My mom was not Betty Homemaker. She was a working mom of three daughters. She wasn’t the type to have a snack ready when we came home from school, but she was the type that would not allow us to have friends come over because the house was a mess.
You wanted friends to come over, you had to clean the house. You were hungry after school, you had to make a sandwich. No clean bowls in the cabinet? Get out a sponge because “you have two hands, now get to washing.”
Sound a little harsh?
I don’t think so. She was a firm believer of teaching us how to become responsible adults. One of my favorite quotes she would say was, “that’s why they call it work and not fun.”
Well, I’ve found a way to make chores fun for the whole family.
First, develop a system. Pick a day and time. Saturday mornings from 9 a.m. to 10 a.m., everyone will help clean. That doesn’t sound fun. But, if you make a game out of it (and play some awesome background music,) your kids will be eager to participate.
On a sheet of construction paper, label 1-9 as designated areas to be cleaned in your home. For number one, start simple like “hallway” or “stairs” and work your way up to bathrooms, play areas, kitchen work, etc.
Roll dice and determine where you will start. For example, if you roll a two and a three, that’s five. If number five is the playroom, you, the kids, and a kitchen timer should head to the playroom.
Set the timer for 15 minutes and get to cleaning. The kids can start putting their toys away and throwing out trash so you can vacuum. Reward them if they were faster than the clock.
Roll the dice and keep playing until the house is clean.
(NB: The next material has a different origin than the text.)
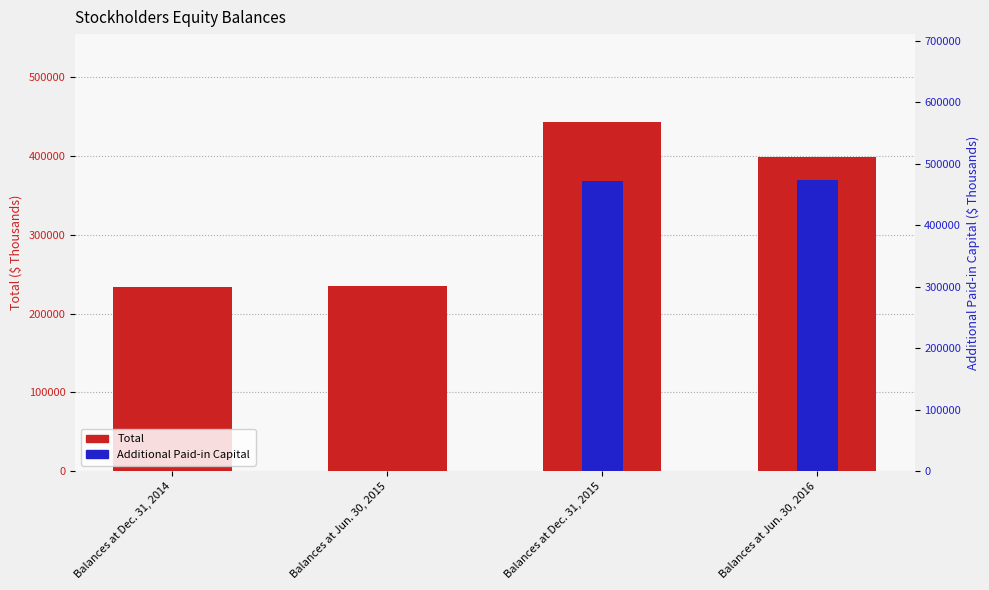

At which category does the chart reach its minimum across all series?

Balances at Dec. 31, 2014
Obviously, the game will change depending on how old your children are and what responsibilities you feel are appropriate, but the end result should be a clean house.
Another idea is to label two jars “to-do” and “completed”. On popsicle sticks, write chores your children are capable of handling.
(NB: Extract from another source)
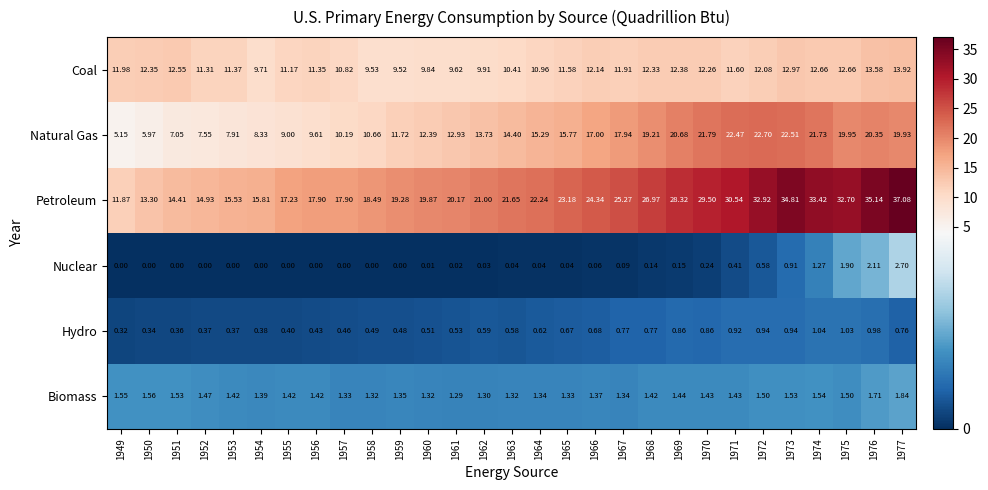

Which series has the largest total across all categories?

Petroleum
For example, the older children can wash clothes while the younger children can fold or put away clothes. The younger children can unload the dishwasher while the older children can wash dishes and reload the dishwasher. The younger children can pick up toys and the older children can vacuum. Whatever you feel works best.
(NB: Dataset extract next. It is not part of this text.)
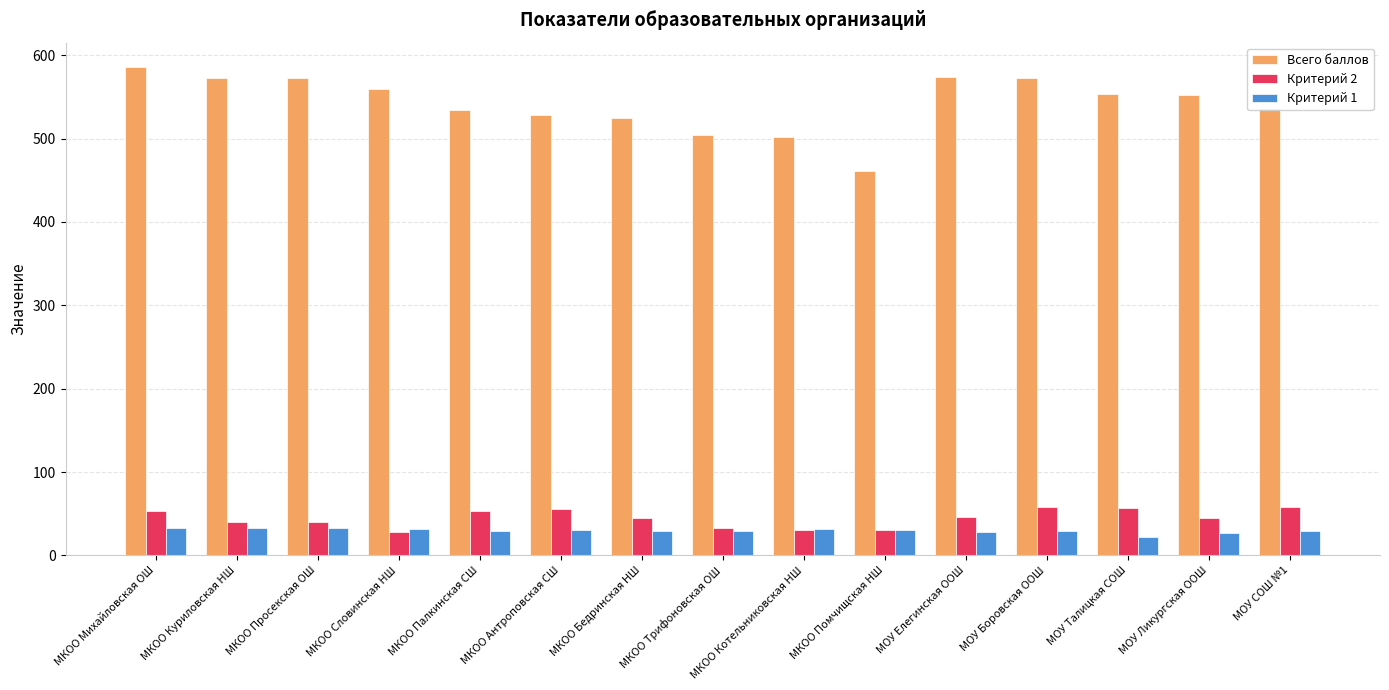

The value of Критерий 2 at МКОО Антроповская СШ is 97.0. True or false?

False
Color-code and label the popsicle sticks placing all items that need to be completed in the “to-do” jar. (I saw one where the older girl was pink, older boy was blue and they competed to see who got the most chores finished. Each child was rewarded monetarily, but the one who completed the most tasks was given a “bonus”.) After each chore is complete, simply move the popsicle stick to the “completed” jar and reward the appropriate child.
Be encouraging. If your kids are feeling frustrated or think they cannot do a specific chore without you, help them. Do not be Miss Perfect. Of course a 10-year-old is not going to vacuum as well as you do, but don’t let them see you correcting it or they will just think they can do a half-butt job because you will fix it later anyway. Let them get the chores done, but don’t be too picky. Remember, you are trying to encourage life-long lessons here, not demean their help.
Lastly, create daily chores to give your kids the feeling of accomplishing something on a day to day basis. One child sets the table, the other child clears the table. Get them to make their bed every morning, or pick up their room before bedtime.
Most of the time, if you set a timer, make a game of it, make it fun and rewarding; they will carry these habits with them forever.